- Reps. Earl Blumenauer, D-OR, Ayanna Pressley, D-MA, and Vern Buchanan, R-FL, introduced the Vision Zero Act, building on the efforts already underway in more than 40 communities across the country.
- Under the legislation, federal transportation funding and grants would be made available for more communities to design and implement Vision Zero programs, with a goal of eliminating all transportation-related fatalities.
- To free up that funding, the bill would revise the soon-to-expire Fixing America’s Surface Transportation (FAST) Act to give jurisdictions with Vision Zero plans access to almost $15 billion in funds from the Surface Transportation Block Grants, the Congestion Mitigation and Air Quality Improvement program and the Highway Safety Improvement program.
The need for more Vision Zero projects came into greater focus last week when the National Highway Traffic Safety Administration (NHTSA) released data showing that pedestrian deaths totaled 6,283, an increase of 3.4% and a record high since 1990, while deaths of those on pedal-powered bikes rose by 6.3% to 857.
And it's not the first time in recent months that safety-related legislation has been introduced in Congress. In July, U.S. Sen. Edward Markey, D-MA, and Rep. Steve Cohen, D-TN, introduced the Complete Streets Act in Congress, a federal law to promote safer street design. The bill would require states to set aside 5% of federal highway funding for a grant program that would fund Complete Streets projects.

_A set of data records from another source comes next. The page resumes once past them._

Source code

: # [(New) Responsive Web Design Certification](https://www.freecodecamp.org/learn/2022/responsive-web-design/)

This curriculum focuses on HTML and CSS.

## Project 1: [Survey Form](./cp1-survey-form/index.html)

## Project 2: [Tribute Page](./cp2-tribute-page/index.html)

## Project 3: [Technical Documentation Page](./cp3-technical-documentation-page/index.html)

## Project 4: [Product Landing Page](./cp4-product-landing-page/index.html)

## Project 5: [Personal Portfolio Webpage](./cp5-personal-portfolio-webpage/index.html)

So far, Vision Zero efforts have been rolled out on the city level. New York is one city that has implement a variety of programs to try and improve safety and encourage better driving, while Orlando has also increased its focus on street safety, having been named the most dangerous for pedestrians by Smart Growth America in a January report.
While national Vision Zero legislation may be uphill sledding in a Congress bedeviled by other political issues, this bill at least shows a willingness to tackle safety issues, and is complemented by other legislation that looks to encourage commuting by bicycle and enhance smart city initiatives. Advocates will hope it is the start of a national movement to encourage safer streets.